Published today, the report, which draws on the workplace experiences of doctors from across the UK, finds 74 per cent of those responding in 2024 told the GMC that they were likely to make a change to their careers in the next 12 months.

This included 24 per cent who said they were likely to reduce clinical practice hours and 19 per cent who indicated plans to leave the UK. Of this figure, 12 per cent told the regulator this was to practise medicine abroad.

The report also reveals the proportion of doctors taking ‘hard steps’ to quit medicine in the UK had remained at 15 per cent, unchanged from the GMC’s two previous workplace experience reports and more than double the 7 per cent of doctors reporting this in 2021.

Hard steps

Doctors most likely to have taken such measures to quit medicine include those at high risk of burn out (30 per cent), those dissatisfied with day-to-day work (28 per cent) and those who felt unable to progress their careers in ways they wanted to (27 per cent).

The taking of hard steps to quit UK medicine was also reported by doctors who said they found themselves struggling to providing sufficient care or had experienced compromised patient safety while working in the NHS.

The report’s findings show that, in 2024, 40 per cent of respondents said that they had had difficulty providing sufficient care at least once a week or witnessed compromised patient safety compared with 34 per cent and 32 per cent respectively in 2019.

Responding to the report, BMA council chair Tom Dolphin warned the findings echoed concerns which have already been highlighted by the association particularly in respect of understaffing in the NHS and the failure to ensure adequate access to training places.

He added that, until such issues were addressed, the health service would continue to haemorrhage critically needed staff.

Tom Dolphin, BMA council chair DOLPHIN: Doctors see no future in the UK

He said: ‘This report shows the very real impact of what happens when a service does not value and support its staff: they will continue to choose to leave.

‘We face a bizarre contradiction: we still have near record-high waiting lists and patients are desperate to be seen by doctors but at the same time able and enthusiastic doctors are forced to consider moving abroad because they see no future in the UK.

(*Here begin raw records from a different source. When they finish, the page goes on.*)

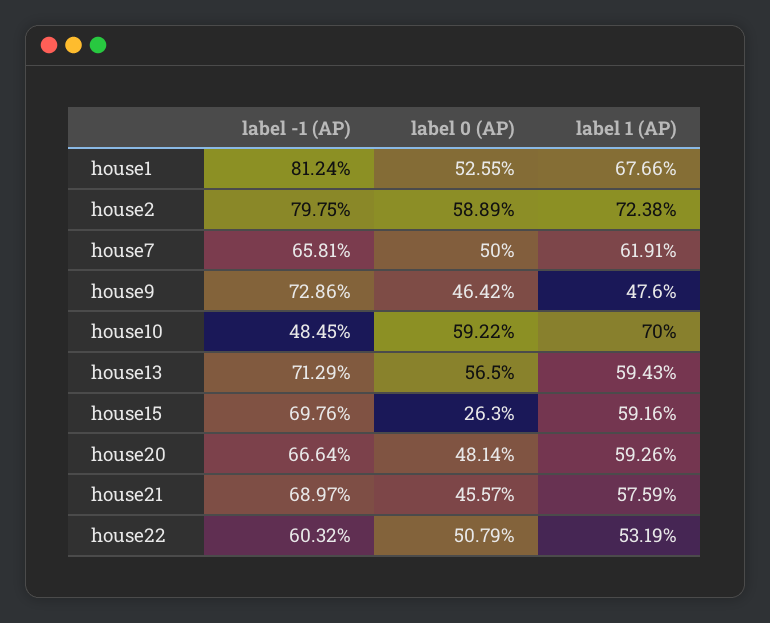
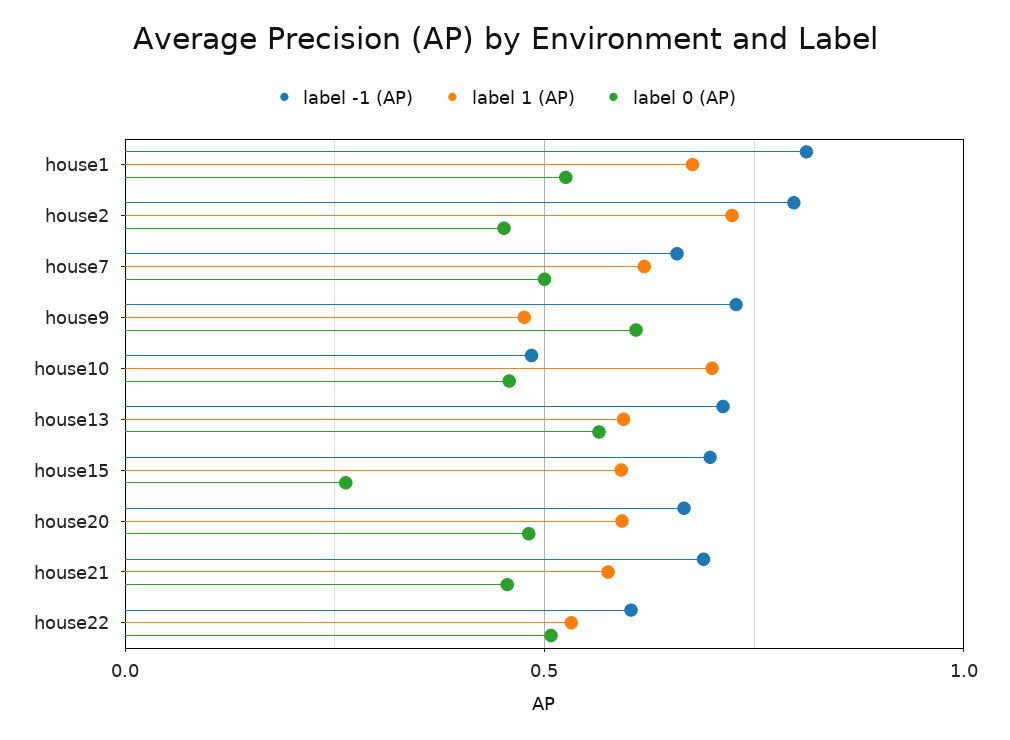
  {
    "label -1 (AP)": {
      "house1": 0.8124,
      "house2": 0.7975,
      "house7": 0.6581,
      "house9": 0.7286,
      "house10": 0.4845,
      "house13": 0.7129,
      "house15": 0.6976,
      "house20": 0.6664,
      "house21": 0.6897,
      "house22": 0.6032
    },
    "label 0 (AP)": {
      "house1": 0.5255,
-     "house2": 0.5889,
+     "house2": 0.45,
      "house7": 0.5,
-     "house9": 0.4642,
+     "house9": 0.6,
-     "house10": 0.5922,
+     "house10": 0.45,
      "house13": 0.565,
      "house15": 0.263,
      "house20": 0.4814,
      "house21": 0.4557,
      "house22": 0.5079
    },
    "label 1 (AP)": {
      "house1": 0.6766,
      "house2": 0.7238,
      "house7": 0.6191,
      "house9": 0.476,
      "house10": 0.7,
      "house13": 0.5943,
      "house15": 0.5916,
      "house20": 0.5926,
      "house21": 0.5759,
      "house22": 0.5319
    }
  }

‘Just last week, we revealed that thousands of doctors are facing employment limbo due to a shortage of training places. This is absurd given workforce shortages across the NHS and the growing needs of patients. We need to be training more specialists in the UK to provide the care NHS patients need and deserve, not fewer.

‘The GMC’s findings echo these concerns about career progression and show the effect this has on doctors’ wellbeing and the NHS’s ability to keep doctors working here.

‘The solutions to this problem are clear: ensure there are enough roles to keep doctors who have put such time and effort into their training here, while ensuring these jobs are supportive and paid well enough to stop the haemorrhaging of UK doctors overseas when patients and the NHS need them most.’

Alan Stout 2023 STOUT: Figures are cause for alarm for our policy makers

While the report found that ‘major challenges’ to medicine remained across the UK, the situation facing doctors in Northern Ireland was particularly acute, with staff there reporting more negative experiences in multiple areas above that of the UK average.

The report found that 73 per cent of doctors in Northern Ireland reported working beyond rostered hours at least once a week in 2024, compared with an average of 62 per cent of doctors in the rest of the UK, with 26 per cent of staff at high risk of burnout compared with the UK average of 18 per cent.

Meanwhile, the recent imposition of a new general medical services contract, which will leave primary care services woefully underfunded, saw GPs in Northern Ireland vote overwhelmingly in support of collective action and the withdrawal of some services.

BMA Northern Ireland council chair Alan Stout said: ‘These figures come as no surprise to frontline medics here, and they should be cause for alarm to our policy makers.

‘This report is yet another reminder that doctors working in Northern Ireland are subjected to workloads and workplace conditions that would be deemed unacceptable elsewhere in the UK.’